サリバン氏は探検家でミリオネアの投資家でもあるビクター・ベスコボ氏とともに「Limiting Factor」と呼ばれる潜水艇で海に潜った。
ミッションが成功した後、「本当におめでとう!」とベスコボ氏はツイートしている。
ミッションから戻った2人が最初にしたことは、国際宇宙ステーション(ISS)にいる宇宙飛行士に電話をかけることだった。
ビクター・ベスコボ氏。
Tamara Stubbs / Limiting Factor
「海洋学者と宇宙飛行士のハイブリッドとして、これは一生に一度の日でした —— チャレンジャー海淵の月面のような風景を目にした後、ISSにいる同僚たちとわたしたちの注目すべき、再利用可能な宇宙探査機について情報交換をしたのです」とサリバン氏はコメントしている。
チャレンジャー海淵への挑戦
サリバン氏とベスコボ氏は、Triton Submarines社とCaladan Oceanic社が手掛けた2人乗りの潜水艇「Limiting Factor」で約10時間を過ごした。
水深約1万900メートルに到達するまでに約4時間かかり、1時間半ほど海底で過ごした後、約4時間かけて浮上した。
「地球上で最も特別な場所だ」とEYOS Expeditionsの創業パートナーであるロブ・マッカラン氏は3月、このミッションを発表した際にコメントしていた。「月に行ったことのある人の方が、海底に行ったことのある人よりも多い」と述べた。
ベスコボ氏にとって、チャレンジャー海淵への旅はこれが3度目だった。チャレンジャー海淵の水深は世界最高峰エベレストの標高よりも約2000メートル深い。
潜水艇「Limiting Factor」から見たマリアナ海溝の海底。
Five Deeps Expedition
このくらいの水深になると、辺りは真っ暗で水温は0度近い。水圧も1平方インチ(約2.5センチ)あたり8トンと、海面の約1000倍だ。
サリバン氏のブログによると、チャレンジャー海淵に行くことで潜水艇の船体には「ジャンボジェット291機または2階建てのバス7900台分」の水圧がかかるという。

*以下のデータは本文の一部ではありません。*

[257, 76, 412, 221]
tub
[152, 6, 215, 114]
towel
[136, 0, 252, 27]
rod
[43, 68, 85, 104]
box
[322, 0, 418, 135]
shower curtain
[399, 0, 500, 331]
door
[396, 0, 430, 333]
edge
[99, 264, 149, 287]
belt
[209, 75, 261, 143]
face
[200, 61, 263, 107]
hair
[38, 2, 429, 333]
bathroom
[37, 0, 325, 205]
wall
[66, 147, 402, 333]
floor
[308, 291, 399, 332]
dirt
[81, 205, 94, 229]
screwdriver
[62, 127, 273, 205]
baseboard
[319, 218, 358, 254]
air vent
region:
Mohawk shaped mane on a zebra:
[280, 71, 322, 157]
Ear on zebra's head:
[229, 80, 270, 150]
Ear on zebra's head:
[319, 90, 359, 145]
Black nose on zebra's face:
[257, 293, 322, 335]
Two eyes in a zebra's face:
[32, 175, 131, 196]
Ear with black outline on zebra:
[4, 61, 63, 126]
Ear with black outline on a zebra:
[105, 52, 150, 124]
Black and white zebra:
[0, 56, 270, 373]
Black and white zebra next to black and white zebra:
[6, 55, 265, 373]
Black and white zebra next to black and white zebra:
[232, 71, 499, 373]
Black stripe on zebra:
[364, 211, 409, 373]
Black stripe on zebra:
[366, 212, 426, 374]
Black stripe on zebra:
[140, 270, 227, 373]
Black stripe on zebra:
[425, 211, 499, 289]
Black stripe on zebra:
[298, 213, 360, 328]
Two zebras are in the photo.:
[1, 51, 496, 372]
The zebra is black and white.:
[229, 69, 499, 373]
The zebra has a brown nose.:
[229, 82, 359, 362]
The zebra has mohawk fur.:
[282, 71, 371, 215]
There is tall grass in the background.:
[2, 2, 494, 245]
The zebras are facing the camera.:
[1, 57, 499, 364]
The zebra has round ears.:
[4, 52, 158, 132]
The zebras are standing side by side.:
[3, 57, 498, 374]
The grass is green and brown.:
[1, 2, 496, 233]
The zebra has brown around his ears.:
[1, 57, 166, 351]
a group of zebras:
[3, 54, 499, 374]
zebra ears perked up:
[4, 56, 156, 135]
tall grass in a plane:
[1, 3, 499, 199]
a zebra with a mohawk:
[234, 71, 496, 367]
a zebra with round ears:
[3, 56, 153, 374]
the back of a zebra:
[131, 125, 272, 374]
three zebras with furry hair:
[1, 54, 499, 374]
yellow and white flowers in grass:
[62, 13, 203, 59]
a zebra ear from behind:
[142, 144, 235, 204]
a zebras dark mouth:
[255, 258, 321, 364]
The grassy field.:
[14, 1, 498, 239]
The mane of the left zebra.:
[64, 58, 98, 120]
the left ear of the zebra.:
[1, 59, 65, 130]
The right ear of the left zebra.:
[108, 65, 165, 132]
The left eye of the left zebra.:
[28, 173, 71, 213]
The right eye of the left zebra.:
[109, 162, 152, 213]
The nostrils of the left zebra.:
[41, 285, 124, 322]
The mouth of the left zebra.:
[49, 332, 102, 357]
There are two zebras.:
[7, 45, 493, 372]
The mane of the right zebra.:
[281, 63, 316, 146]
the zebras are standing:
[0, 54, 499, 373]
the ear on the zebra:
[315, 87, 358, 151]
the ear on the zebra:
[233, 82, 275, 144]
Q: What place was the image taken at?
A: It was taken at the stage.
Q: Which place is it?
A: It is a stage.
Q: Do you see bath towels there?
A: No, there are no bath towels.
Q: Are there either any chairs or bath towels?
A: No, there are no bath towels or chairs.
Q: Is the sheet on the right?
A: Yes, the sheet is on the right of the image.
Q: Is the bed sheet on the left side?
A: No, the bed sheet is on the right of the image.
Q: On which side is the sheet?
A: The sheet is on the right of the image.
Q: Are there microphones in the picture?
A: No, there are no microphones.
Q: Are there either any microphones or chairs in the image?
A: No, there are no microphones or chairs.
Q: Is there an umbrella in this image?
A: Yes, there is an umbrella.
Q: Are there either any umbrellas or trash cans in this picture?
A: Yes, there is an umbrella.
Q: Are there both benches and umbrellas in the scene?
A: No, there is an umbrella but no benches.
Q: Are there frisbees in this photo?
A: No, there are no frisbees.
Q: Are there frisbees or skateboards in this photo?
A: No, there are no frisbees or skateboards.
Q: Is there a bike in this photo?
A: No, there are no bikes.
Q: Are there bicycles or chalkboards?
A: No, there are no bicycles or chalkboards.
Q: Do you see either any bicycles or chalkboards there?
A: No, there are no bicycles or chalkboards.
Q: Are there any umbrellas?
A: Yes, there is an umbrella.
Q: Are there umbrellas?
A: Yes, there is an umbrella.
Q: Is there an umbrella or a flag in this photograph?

潜水艇の厚さ3.5インチ(約8.9センチ)のチタン合金の壁はこうした水圧に耐えられるよう設計されていて、過去5回のチャレンジャー海淵への挑戦を成功させてきた。こうした潜水を2度以上成功させているのは「Limiting Factor」だけだ。
潜水艇「Limiting Factor」。
Tamara Stubbs / Five Deeps Expedition
科学と探査のレガシー
サリバン氏は大きな"プレッシャー"のかかる状況下での仕事に慣れている。15年に及ぶNASAでのキャリアで、サリバン氏は3度、スペースシャトルのミッション —— ハッブル宇宙望遠鏡を設置したディスカバリー号を含む —— で飛んでいる。
スペースシャトル「チャレンジャー号」に搭乗したサリバン氏(左)とサリー・ライド氏(1984年10月)。
Space Frontiers/Getty
1978年、サリバン氏はNASAの宇宙飛行士に選ばれた最初の女性の1人だった。そして1984年10月11日、アメリカ人女性として初めてチャレンジャー号の外で宇宙遊泳を行った。
宇宙飛行士としての日々を終えた後、サリバン氏は海洋学への情熱を追い求め、1993年にアメリカ海洋大気庁(NOAA)のチーフサイエンティストに指名された。
キャサリン・サリバンさん(2013年、NOAA)。
Mark Wilson/Getty
2014~2017年には、NOAAの長官を務めた。